Le groupe - ou plutôt, ce qui en reste - bat en retraite et observe la réaction des monstres. Ceux-ci se terrent dans leur grotte, refusant de donner la chasse. Un plan est bientôt arrêté pour leurrer les Tcho-Tcho hors de leur zone de confort : une grenade attachée à une corde tendue, du bruit à l’entrée pour attirer l’attention, un ingénieux mécanisme de déclenchement manuel au cas où tout échoue. L’échec n’est évidemment pas envisageable. Et pourtant. Parmi les trois Tcho-Tcho qui mordent à l’hameçon, nul ne déclenche le piège. Lorsque le Mongol ayant posé le piège tire sur la corde pour tenter de déclencher manuellement l’explosion, rien ne se passe. Heureusement, le regard perçant de Jeanne lui permet d’identifier très clairement le nombre et la position des Tcho-Tcho restants dans la zone : ils sont une petite dizaine, parmi lesquels des enfants et des femelles. Les investigateurs mettent ainsi de côté les expérimentations compliquées et procèdent à un massacre en règle des cannibales, à coups de fusils et de baïonnette.

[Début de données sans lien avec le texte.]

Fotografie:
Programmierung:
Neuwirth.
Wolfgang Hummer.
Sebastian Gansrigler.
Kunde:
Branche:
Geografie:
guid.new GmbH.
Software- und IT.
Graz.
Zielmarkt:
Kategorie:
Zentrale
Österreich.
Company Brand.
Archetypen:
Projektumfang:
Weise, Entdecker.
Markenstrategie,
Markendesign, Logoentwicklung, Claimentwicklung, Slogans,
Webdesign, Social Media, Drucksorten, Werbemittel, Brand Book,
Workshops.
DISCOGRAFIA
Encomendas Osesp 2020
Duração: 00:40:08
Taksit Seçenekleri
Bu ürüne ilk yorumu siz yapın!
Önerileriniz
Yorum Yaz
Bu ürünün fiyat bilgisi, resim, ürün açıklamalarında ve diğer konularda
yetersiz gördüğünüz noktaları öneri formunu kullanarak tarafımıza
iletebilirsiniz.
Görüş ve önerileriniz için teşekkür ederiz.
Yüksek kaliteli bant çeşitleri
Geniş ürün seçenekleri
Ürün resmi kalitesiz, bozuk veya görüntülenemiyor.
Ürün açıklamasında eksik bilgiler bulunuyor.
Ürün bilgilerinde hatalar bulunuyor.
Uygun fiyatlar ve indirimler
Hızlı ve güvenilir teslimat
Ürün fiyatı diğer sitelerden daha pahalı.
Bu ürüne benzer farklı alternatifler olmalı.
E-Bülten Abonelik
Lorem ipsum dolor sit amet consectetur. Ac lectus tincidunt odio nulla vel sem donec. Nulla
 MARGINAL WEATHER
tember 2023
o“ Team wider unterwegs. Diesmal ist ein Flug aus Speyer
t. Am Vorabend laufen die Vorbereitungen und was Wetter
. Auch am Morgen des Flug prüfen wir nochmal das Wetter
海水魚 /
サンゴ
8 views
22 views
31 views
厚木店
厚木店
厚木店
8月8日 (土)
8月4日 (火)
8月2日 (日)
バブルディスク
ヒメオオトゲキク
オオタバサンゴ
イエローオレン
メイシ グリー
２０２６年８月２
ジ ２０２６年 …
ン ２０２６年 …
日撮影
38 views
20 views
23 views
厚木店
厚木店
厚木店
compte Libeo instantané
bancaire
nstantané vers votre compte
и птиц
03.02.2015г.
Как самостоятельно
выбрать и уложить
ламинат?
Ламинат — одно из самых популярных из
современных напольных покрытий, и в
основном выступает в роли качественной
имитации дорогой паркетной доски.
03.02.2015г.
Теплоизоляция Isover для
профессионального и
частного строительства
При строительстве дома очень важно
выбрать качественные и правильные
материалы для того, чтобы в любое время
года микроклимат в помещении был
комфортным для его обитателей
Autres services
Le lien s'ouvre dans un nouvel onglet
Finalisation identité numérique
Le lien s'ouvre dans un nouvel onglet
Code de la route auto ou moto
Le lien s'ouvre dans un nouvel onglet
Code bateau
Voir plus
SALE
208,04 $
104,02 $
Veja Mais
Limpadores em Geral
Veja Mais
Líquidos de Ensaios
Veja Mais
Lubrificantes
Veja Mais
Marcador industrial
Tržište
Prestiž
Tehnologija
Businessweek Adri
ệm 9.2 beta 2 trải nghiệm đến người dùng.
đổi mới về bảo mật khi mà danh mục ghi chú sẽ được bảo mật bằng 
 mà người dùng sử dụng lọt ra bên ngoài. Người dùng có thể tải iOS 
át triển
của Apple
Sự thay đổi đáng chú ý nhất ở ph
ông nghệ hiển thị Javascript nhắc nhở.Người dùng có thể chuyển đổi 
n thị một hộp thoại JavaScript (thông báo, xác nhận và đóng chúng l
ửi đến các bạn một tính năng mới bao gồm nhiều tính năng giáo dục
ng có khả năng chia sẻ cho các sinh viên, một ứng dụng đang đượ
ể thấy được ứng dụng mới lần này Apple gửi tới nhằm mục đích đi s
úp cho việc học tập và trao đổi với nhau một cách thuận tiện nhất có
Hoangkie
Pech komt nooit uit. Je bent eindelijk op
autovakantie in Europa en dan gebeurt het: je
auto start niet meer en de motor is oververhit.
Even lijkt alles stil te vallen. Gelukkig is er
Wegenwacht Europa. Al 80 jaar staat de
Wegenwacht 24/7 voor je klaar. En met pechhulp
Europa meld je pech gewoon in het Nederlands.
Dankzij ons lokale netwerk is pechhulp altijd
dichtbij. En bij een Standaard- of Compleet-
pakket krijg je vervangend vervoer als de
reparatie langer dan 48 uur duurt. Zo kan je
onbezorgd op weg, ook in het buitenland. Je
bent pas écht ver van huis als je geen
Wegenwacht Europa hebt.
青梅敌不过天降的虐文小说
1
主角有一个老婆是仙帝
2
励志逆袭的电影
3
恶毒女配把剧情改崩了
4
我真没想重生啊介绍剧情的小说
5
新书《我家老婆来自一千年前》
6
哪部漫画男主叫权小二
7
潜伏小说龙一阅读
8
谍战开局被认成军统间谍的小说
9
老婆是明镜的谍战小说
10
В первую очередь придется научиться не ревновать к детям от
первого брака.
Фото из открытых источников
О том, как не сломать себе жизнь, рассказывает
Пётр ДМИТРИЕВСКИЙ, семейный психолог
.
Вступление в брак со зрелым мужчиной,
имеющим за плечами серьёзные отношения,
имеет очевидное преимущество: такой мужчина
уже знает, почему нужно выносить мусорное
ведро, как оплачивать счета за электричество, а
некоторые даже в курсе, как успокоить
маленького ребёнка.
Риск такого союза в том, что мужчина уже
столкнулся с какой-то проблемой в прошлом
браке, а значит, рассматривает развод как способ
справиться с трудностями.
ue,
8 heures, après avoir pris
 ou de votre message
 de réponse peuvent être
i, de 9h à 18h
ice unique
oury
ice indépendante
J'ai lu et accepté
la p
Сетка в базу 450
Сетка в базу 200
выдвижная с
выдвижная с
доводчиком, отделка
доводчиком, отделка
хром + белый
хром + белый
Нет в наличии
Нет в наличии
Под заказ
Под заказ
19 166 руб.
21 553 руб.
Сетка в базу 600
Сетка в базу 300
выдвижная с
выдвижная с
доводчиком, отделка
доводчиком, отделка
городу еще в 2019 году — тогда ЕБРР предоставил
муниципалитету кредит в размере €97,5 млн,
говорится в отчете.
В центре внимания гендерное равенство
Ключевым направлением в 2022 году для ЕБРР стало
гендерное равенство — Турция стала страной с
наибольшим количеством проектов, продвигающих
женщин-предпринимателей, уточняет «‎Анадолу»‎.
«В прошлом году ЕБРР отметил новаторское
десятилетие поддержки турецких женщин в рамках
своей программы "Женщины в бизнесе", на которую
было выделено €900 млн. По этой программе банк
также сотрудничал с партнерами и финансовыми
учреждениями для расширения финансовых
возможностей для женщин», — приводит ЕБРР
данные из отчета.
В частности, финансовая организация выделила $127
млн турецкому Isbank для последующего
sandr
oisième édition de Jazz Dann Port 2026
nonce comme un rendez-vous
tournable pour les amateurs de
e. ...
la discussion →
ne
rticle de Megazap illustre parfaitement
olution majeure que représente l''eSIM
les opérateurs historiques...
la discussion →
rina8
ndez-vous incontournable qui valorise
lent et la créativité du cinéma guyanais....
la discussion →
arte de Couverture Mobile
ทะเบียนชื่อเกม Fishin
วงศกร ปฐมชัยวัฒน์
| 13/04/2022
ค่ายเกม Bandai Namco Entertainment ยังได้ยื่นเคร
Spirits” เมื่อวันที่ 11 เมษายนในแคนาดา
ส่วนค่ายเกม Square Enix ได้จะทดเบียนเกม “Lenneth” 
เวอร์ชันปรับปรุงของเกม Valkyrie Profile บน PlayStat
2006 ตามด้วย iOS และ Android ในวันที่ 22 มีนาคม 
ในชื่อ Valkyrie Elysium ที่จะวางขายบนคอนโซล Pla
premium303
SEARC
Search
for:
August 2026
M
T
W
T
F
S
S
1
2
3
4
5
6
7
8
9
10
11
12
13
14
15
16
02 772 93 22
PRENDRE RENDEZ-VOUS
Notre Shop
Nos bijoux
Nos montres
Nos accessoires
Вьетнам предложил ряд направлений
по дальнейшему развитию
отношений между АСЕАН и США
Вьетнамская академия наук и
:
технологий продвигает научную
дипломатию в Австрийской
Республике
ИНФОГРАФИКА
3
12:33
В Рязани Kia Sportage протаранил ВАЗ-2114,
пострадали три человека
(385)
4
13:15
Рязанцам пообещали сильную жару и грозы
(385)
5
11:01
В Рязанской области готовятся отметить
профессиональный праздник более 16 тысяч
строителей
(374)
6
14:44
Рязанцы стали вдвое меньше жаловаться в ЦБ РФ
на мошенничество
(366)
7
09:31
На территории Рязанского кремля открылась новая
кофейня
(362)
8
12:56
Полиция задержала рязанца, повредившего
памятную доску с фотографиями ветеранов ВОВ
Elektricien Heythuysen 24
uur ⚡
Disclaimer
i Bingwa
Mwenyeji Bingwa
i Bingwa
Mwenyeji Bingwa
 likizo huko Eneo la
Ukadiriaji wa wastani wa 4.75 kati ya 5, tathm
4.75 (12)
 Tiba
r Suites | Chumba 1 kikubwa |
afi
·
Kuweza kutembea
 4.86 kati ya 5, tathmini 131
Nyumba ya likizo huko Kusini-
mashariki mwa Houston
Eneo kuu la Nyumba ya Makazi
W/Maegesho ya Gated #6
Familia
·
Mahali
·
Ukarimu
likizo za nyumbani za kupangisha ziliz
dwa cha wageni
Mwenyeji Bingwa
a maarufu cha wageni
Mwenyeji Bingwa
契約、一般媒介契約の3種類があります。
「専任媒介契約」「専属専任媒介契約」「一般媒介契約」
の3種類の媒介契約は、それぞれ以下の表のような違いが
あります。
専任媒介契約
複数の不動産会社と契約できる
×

L’exploration des tunnels révèlent la présence d’une créature prisonnière de la glace, au plus profond de la grotte : la fameuse larve stellaire dont parlait le vieux fou de Kurulun. Elle se débat frénétiquement, poussant des rugissements terribles qui résonnent dans l’ensemble du complexe naturel. Heureusement, nos protagonistes n’ont pas à s’entretenir avec elle pour trouver ce qu’ils cherchent, car l’Urne de Jade se situe au-dessus de leur tête, préservée dans la glace depuis des siècles. Une petite heure de piolet suffit pour la libérer. Après une délibération stérile sur l’avenir de l’urne - pourquoi ne pas la détruire directement et empêcher définitivement Sayk Fong Lee d’en profiter ? - Fernand et Jacques souhaitent confronter la monstruosité du fond de la caverne, dans l’espoir que sa présence révèle un portail des Ombres, ou une quelconque magie capable de les aider. La salle dans laquelle le monstre est enfermé prend la forme d’une longue pente gelée vers laquelle des sacrifices humains glissaient lentement. Au fond, une abomination indescriptible se déchaîne d’autant plus fort qu’elle sent sa pitance à portée de tentacule. Sorte d’amas de tentacules difformes et tuméfiées, la “larve stellaire” tente d’attraper un Jacques légèrement pris au dépourvu. Il aperçoit une petite anfractuosité dans la roche, dans laquelle certaines victimes malheureuses ont réussi à se réfugier jusqu’à mourir de froid. C’est à cet instant que Fernand, pourtant fermement attaché, perd complètement prise et laisse Jacques dévaler le funeste escarpement. Le psychologue se débat de toutes ses forces, évitant de peu la seule tentacule libre de la larve qui cherchait à l’emporter. Il finit par remonter grâce à une corde tendue par son maladroit camarade, et les deux compères quittent les lieux aussi vite qu’ils y sont entrés.

Le groupe dispose vraisemblablement d’une petite journée d’avance sur le convoi de Sayk Fong Lee. Retourner au village d’Oikan Joira semble risqué, puisque leurs ennemis y sont peut-être déjà. Tout semble indiquer que nos intrépides aventuriers vont devoir trouver un autre chemin pour rentrer.